## What you should do
Every record is to be printed exactly as written, and any picture in it is skipped.

[Data for this exercise Boundary: Start]

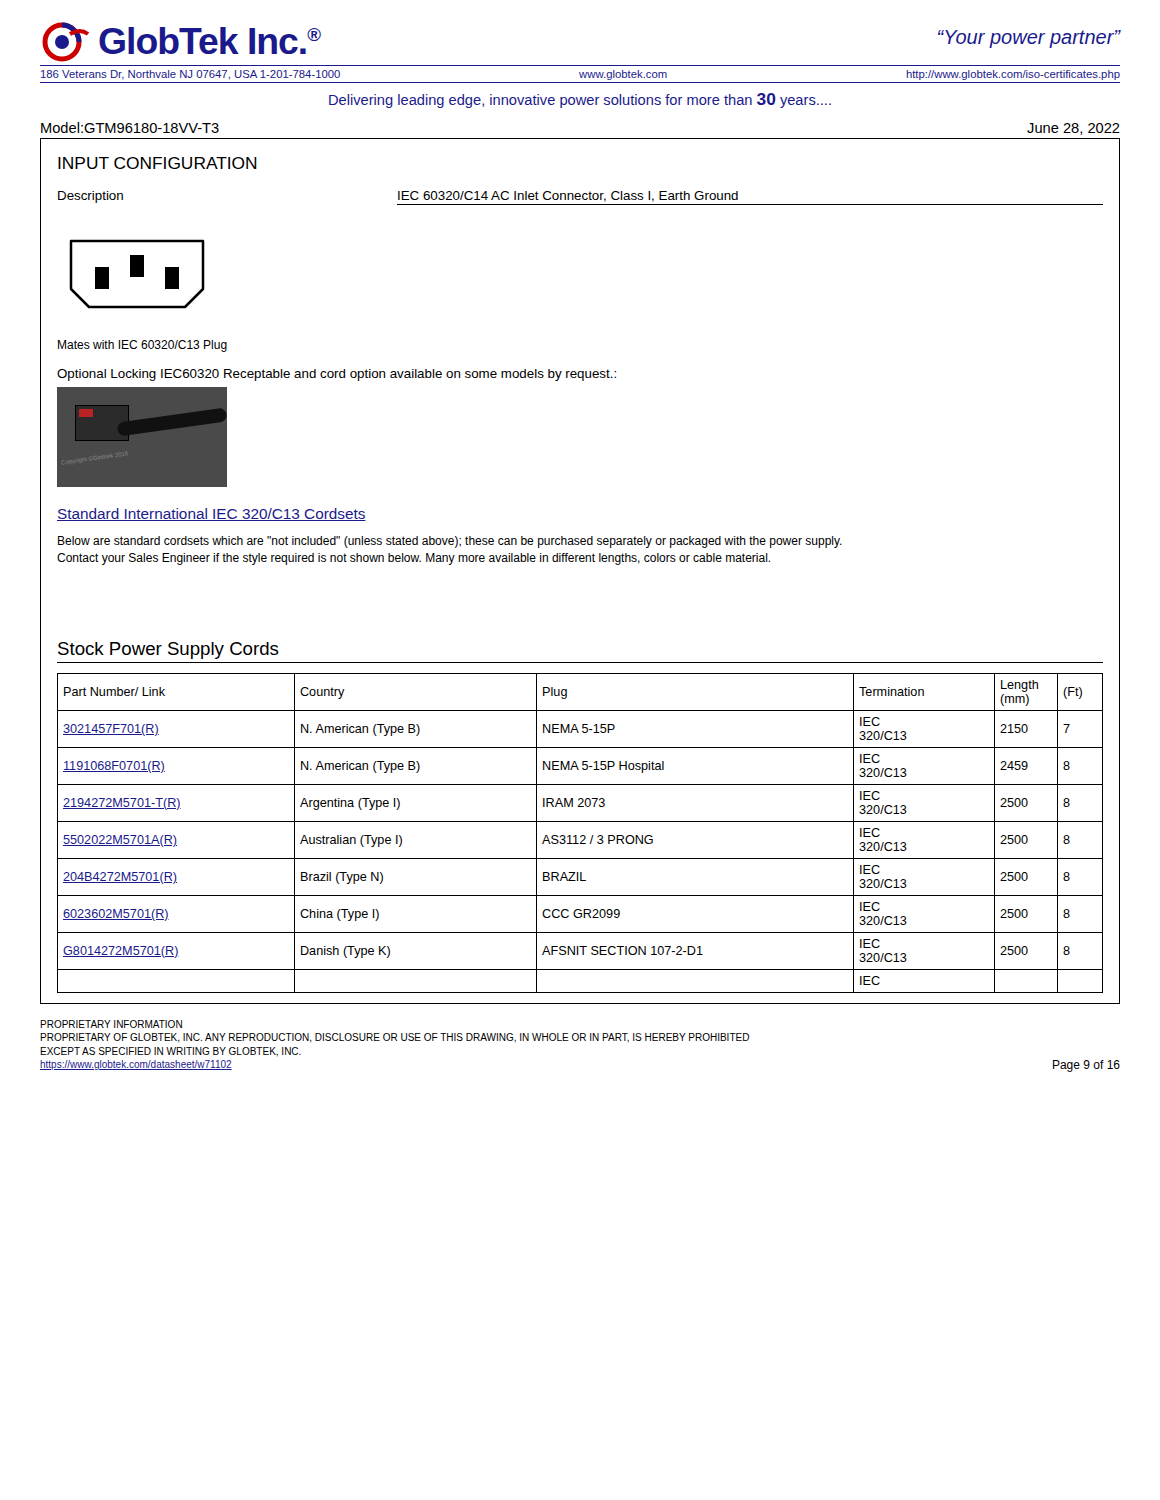GlobTek Inc.®
“Your power partner”
186 Veterans Dr, Northvale NJ 07647, USA 1-201-784-1000 www.globtek.com http://www.globtek.com/iso-certificates.php
Delivering leading edge, innovative power solutions for more than 30 years....
Model:GTM96180-18VV-T3 June 28, 2022
INPUT CONFIGURATION
Description
IEC 60320/C14 AC Inlet Connector, Class I, Earth Ground
Mates with IEC 60320/C13 Plug
Optional Locking IEC60320 Receptable and cord option available on some models by request.:
Copyright ©Globtek 2016
Standard International IEC 320/C13 Cordsets
Below are standard cordsets which are "not included" (unless stated above); these can be purchased separately or packaged with the power supply.
Contact your Sales Engineer if the style required is not shown below. Many more available in different lengths, colors or cable material.
Stock Power Supply Cords
| Part Number/ Link | Country | Plug | Termination | Length (mm) | (Ft) |
| --- | --- | --- | --- | --- | --- |
| 3021457F701(R) | N. American (Type B) | NEMA 5-15P | IEC 320/C13 | 2150 | 7 |
| 1191068F0701(R) | N. American (Type B) | NEMA 5-15P Hospital | IEC 320/C13 | 2459 | 8 |
| 2194272M5701-T(R) | Argentina (Type I) | IRAM 2073 | IEC 320/C13 | 2500 | 8 |
| 5502022M5701A(R) | Australian (Type I) | AS3112 / 3 PRONG | IEC 320/C13 | 2500 | 8 |
| 204B4272M5701(R) | Brazil (Type N) | BRAZIL | IEC 320/C13 | 2500 | 8 |
| 6023602M5701(R) | China (Type I) | CCC GR2099 | IEC 320/C13 | 2500 | 8 |
| G8014272M5701(R) | Danish (Type K) | AFSNIT SECTION 107-2-D1 | IEC 320/C13 | 2500 | 8 |
| | | | IEC | | |
PROPRIETARY INFORMATION
PROPRIETARY OF GLOBTEK, INC. ANY REPRODUCTION, DISCLOSURE OR USE OF THIS DRAWING, IN WHOLE OR IN PART, IS HEREBY PROHIBITED
EXCEPT AS SPECIFIED IN WRITING BY GLOBTEK, INC.
https://www.globtek.com/datasheet/w71102
Page 9 of 16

[Data for this exercise Boundary: End]

## Response box
GlobTek Inc.®
“Your power partner”
186 Veterans Dr, Northvale NJ 07647, USA 1-201-784-1000 www.globtek.com http://www.globtek.com/iso-certificates.php
Delivering leading edge, innovative power solutions for more than 30 years....
Model:GTM96180-18VV-T3 June 28, 2022
INPUT CONFIGURATION
Description
IEC 60320/C14 AC Inlet Connector, Class I, Earth Ground
Mates with IEC 60320/C13 Plug
Optional Locking IEC60320 Receptable and cord option available on some models by request.:
Copyright ©Globtek 2016
Standard International IEC 320/C13 Cordsets
Below are standard cordsets which are "not included" (unless stated above); these can be purchased separately or packaged with the power supply.
Contact your Sales Engineer if the style required is not shown below. Many more available in different lengths, colors or cable material.
Stock Power Supply Cords
| Part Number/ Link | Country | Plug | Termination | Length (mm) | (Ft) |
| --- | --- | --- | --- | --- | --- |
| 3021457F701(R) | N. American (Type B) | NEMA 5-15P | IEC 320/C13 | 2150 | 7 |
| 1191068F0701(R) | N. American (Type B) | NEMA 5-15P Hospital | IEC 320/C13 | 2459 | 8 |
| 2194272M5701-T(R) | Argentina (Type I) | IRAM 2073 | IEC 320/C13 | 2500 | 8 |
| 5502022M5701A(R) | Australian (Type I) | AS3112 / 3 PRONG | IEC 320/C13 | 2500 | 8 |
| 204B4272M5701(R) | Brazil (Type N) | BRAZIL | IEC 320/C13 | 2500 | 8 |
| 6023602M5701(R) | China (Type I) | CCC GR2099 | IEC 320/C13 | 2500 | 8 |
| G8014272M5701(R) | Danish (Type K) | AFSNIT SECTION 107-2-D1 | IEC 320/C13 | 2500 | 8 |
| | | | IEC | | |
PROPRIETARY INFORMATION
PROPRIETARY OF GLOBTEK, INC. ANY REPRODUCTION, DISCLOSURE OR USE OF THIS DRAWING, IN WHOLE OR IN PART, IS HEREBY PROHIBITED
EXCEPT AS SPECIFIED IN WRITING BY GLOBTEK, INC.
https://www.globtek.com/datasheet/w71102
Page 9 of 16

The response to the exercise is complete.